2002 Denver Annual Meeting (October 27-30, 2002)

Paper No. 2
Presentation Time: 8:30 AM

BIASES AND BIOLOGY PRODUCE SPURIOUS EARLY MOLECULAR DIVERGENCE DATES FOR THE METAZOAN RADIATION – A TEST BY OUTGROUP COMPARISON


JACOBS, David K., Dept. Ecology and Evolutionary Biology/Earth, Planetary & Space Sciences, Univ California - Los Angeles, 610 Charles E. Young Dr. East, Los Angeles, CA 90095-9000, djacobs@ucla.edu

Many have assumed a molecular clocks and extrapolated from known tie points in the fossil record to infer divergence times. These methods applied to amino acid sequence data have recently been used to infer the timing of the metazoan radiation leading to substantially older divergence dates than implied by fossil evidence. However, aspects of taxon sampling influence sequence alignment and phylogeny reconstruction - steps that are required to calculate rates.

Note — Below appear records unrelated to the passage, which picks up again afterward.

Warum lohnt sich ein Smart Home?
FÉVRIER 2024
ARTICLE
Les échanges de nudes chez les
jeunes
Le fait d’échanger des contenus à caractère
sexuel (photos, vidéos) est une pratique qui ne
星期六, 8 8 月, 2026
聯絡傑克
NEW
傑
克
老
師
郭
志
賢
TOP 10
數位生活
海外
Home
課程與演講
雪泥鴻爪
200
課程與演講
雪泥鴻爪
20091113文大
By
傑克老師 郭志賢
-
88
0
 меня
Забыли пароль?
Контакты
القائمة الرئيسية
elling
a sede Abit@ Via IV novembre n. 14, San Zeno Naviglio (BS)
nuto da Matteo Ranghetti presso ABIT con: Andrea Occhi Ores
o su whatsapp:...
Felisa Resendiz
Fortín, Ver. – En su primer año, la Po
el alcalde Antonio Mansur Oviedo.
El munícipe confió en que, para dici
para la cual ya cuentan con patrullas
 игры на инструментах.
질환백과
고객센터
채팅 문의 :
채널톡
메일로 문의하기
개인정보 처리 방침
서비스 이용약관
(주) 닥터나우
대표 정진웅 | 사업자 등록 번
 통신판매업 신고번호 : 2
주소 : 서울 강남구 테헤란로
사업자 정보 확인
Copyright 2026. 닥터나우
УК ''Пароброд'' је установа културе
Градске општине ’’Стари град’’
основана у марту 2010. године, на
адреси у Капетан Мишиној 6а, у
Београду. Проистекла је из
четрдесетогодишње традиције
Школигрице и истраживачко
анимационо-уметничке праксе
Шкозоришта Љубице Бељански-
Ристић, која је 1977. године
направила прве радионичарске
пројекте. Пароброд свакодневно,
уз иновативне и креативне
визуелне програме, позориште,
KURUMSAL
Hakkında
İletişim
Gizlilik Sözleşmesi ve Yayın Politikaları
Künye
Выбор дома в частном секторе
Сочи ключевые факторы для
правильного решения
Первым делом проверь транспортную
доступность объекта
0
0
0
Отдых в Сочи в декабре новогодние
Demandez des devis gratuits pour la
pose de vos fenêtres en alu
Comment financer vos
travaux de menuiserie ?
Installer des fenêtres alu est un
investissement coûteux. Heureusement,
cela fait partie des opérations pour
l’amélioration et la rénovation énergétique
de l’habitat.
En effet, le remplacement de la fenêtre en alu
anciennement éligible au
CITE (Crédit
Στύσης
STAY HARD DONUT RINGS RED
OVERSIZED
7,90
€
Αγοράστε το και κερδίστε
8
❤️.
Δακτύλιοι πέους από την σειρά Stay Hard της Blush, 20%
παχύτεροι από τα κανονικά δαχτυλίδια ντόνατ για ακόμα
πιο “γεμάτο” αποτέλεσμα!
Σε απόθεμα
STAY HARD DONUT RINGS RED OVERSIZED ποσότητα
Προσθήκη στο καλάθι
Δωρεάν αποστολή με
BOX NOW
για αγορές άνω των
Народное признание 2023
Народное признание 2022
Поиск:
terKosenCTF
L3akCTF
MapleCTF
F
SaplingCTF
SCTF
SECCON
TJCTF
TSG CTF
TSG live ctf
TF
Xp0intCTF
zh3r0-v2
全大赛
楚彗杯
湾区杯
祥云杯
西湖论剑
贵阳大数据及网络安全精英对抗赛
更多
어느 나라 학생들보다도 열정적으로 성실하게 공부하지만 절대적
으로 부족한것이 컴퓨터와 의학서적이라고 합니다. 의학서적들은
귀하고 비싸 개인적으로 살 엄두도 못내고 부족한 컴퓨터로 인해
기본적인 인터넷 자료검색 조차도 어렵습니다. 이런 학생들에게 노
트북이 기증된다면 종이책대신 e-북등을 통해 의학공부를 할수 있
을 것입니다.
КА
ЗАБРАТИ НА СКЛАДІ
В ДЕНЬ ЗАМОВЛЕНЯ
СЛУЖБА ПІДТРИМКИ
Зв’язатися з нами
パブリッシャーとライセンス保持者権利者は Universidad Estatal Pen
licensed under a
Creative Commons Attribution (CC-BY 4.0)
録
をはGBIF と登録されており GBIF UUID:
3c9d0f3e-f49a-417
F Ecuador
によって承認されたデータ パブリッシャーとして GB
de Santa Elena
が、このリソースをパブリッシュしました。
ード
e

Imbalance between well-sampled clades used to infer rates and less well sampled outgroups leads to systematic biases that result in erroneously large basal branch lengths. In addition to such operational issues, recent work relating genome size to deletion processes that eliminate DNA suggesting that genome size and rate of disruption of the genome by mutation are inversely correlated. Thus rapid development and small genome size, desirable characteristic of model systems, are associated with high rates of molecular evolution. Much invertebrate data used to calculate divergence dates is from model systems such as fruit flies and the nematode C. elegans that are high rate, whereas vertebrate calibration data are not. These two sorts of biases are likely to act in concert leading to spuriously ancient dates of divergence. Given that these biases operate in the same direction leading to older dates, they may account for much or all of the apparent disparity between divergence times based on fossil and molecular data. Genes known in basal Metazoa were compared in a pairwise manner with Mouse and Fly homologues and then with Mouse and Nematode homologues. This analysis demonstrates that the Mouse/Vertebrate genes evolve at a slower rate than the invertebrate model taxa. Thus rate effects are pervasive features of lineages, not the problem of a few genes with anomalous rates.